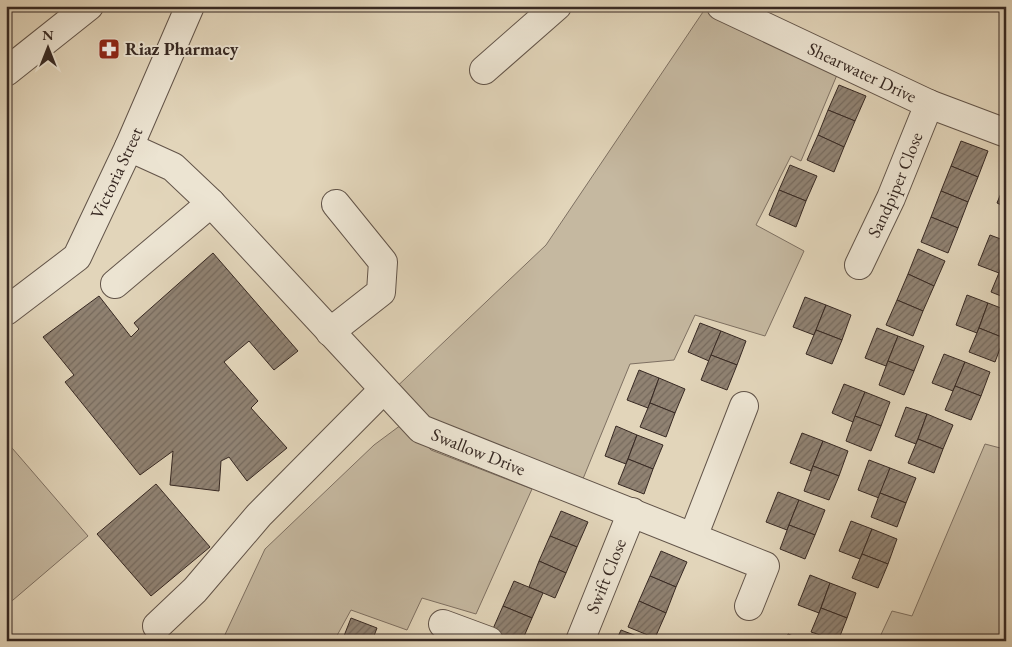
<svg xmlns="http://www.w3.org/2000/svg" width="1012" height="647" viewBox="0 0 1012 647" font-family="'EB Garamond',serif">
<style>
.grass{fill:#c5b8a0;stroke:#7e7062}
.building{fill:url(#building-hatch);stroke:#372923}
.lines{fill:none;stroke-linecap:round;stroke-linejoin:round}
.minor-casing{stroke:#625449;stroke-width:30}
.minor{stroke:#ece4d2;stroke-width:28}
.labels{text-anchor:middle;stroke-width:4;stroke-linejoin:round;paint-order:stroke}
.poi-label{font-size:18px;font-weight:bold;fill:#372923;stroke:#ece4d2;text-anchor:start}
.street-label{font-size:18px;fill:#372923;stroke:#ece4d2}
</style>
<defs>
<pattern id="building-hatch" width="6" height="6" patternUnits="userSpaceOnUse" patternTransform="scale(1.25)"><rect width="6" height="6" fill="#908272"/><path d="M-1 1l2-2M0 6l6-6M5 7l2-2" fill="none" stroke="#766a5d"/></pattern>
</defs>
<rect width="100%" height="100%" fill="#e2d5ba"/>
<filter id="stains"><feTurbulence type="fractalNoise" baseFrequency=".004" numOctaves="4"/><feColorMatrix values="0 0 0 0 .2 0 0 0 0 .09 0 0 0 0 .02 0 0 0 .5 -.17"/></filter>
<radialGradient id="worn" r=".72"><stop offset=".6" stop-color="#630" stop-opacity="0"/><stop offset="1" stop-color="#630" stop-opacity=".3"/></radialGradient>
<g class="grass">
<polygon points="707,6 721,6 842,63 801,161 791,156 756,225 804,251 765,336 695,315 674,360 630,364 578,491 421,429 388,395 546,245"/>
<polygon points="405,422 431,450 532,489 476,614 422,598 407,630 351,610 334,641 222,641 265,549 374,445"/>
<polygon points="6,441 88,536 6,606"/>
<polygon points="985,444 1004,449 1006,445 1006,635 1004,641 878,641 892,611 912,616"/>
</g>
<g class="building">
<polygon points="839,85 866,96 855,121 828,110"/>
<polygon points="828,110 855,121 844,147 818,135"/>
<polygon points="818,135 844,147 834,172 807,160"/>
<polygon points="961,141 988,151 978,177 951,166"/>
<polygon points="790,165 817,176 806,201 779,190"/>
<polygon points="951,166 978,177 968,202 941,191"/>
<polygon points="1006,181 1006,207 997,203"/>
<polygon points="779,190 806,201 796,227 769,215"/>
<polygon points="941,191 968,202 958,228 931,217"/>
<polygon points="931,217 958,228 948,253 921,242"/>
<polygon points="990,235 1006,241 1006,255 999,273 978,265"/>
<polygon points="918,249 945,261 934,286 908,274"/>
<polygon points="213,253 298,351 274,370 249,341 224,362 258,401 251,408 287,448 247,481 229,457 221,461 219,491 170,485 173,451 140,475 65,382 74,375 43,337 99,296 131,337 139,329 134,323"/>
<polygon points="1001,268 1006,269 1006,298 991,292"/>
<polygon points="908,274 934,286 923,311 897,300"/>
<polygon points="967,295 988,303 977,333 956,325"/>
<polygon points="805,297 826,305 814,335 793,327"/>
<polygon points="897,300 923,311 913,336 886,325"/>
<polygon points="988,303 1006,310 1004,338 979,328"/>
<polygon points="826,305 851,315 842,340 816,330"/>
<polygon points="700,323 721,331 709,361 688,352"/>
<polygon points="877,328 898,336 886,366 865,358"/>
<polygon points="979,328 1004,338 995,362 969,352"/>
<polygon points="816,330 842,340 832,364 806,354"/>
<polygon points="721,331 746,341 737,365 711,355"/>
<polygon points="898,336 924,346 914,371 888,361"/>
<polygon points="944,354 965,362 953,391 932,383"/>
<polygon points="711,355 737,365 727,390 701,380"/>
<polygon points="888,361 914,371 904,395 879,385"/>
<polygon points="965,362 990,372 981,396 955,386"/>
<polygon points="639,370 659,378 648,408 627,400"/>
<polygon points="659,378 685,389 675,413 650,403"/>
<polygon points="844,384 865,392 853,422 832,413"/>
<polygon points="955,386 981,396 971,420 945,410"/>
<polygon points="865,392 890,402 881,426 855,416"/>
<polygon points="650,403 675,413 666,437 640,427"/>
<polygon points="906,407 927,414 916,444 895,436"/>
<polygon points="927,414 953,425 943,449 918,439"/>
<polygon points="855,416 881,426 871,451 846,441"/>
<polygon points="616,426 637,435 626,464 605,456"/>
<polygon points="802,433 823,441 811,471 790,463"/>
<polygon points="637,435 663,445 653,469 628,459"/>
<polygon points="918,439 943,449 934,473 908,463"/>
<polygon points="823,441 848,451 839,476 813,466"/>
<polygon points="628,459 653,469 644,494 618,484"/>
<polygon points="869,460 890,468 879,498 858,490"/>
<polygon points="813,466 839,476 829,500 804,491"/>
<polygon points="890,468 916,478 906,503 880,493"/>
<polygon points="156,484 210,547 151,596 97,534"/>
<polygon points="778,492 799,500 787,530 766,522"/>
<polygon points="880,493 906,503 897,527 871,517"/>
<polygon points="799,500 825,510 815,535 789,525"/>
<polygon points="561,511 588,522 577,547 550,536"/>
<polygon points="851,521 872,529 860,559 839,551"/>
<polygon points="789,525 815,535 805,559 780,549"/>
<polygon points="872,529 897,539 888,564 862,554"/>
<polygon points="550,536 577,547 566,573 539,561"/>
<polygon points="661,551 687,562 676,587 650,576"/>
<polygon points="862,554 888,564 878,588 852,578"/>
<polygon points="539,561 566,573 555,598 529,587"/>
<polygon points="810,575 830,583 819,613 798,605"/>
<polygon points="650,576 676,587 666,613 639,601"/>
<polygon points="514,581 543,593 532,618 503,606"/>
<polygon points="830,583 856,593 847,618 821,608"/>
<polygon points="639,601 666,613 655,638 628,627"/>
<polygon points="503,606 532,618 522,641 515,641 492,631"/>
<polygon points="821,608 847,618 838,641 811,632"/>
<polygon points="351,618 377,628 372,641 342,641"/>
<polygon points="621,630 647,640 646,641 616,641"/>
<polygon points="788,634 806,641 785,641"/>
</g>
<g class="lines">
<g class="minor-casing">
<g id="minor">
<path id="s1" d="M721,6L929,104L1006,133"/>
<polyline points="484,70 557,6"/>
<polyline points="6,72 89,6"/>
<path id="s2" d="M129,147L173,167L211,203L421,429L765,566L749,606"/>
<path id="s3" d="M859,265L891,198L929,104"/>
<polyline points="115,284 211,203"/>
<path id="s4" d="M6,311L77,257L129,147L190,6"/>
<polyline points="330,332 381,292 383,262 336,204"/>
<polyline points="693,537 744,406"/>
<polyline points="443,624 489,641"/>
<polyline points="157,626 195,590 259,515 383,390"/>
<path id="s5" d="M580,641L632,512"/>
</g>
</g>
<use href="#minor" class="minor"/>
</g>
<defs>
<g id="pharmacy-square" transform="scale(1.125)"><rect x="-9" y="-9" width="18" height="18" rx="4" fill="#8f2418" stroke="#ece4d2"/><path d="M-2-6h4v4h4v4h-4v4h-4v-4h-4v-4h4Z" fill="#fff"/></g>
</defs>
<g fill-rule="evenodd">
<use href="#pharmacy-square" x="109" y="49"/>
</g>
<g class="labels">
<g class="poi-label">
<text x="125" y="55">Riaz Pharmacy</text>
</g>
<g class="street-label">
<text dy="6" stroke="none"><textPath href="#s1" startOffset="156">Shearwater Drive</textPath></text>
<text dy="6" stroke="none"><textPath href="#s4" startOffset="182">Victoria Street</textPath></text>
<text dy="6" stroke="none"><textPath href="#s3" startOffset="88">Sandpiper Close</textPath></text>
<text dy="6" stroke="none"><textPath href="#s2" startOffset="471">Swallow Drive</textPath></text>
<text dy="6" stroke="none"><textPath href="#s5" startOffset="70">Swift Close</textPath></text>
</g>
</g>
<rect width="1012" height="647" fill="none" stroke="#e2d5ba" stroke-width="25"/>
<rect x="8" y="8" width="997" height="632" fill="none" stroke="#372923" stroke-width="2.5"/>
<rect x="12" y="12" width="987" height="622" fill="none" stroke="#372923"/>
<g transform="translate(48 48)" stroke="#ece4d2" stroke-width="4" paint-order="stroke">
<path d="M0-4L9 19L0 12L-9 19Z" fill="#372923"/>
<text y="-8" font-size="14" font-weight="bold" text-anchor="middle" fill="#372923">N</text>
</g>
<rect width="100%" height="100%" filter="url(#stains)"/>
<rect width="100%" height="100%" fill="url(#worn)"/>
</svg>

◇ ◇ ◇

REQUIRED ACTION:
Tally the lines of the material above that include the string "casing", then give only the tally.

RESPONSE TO THE EXERCISE:
2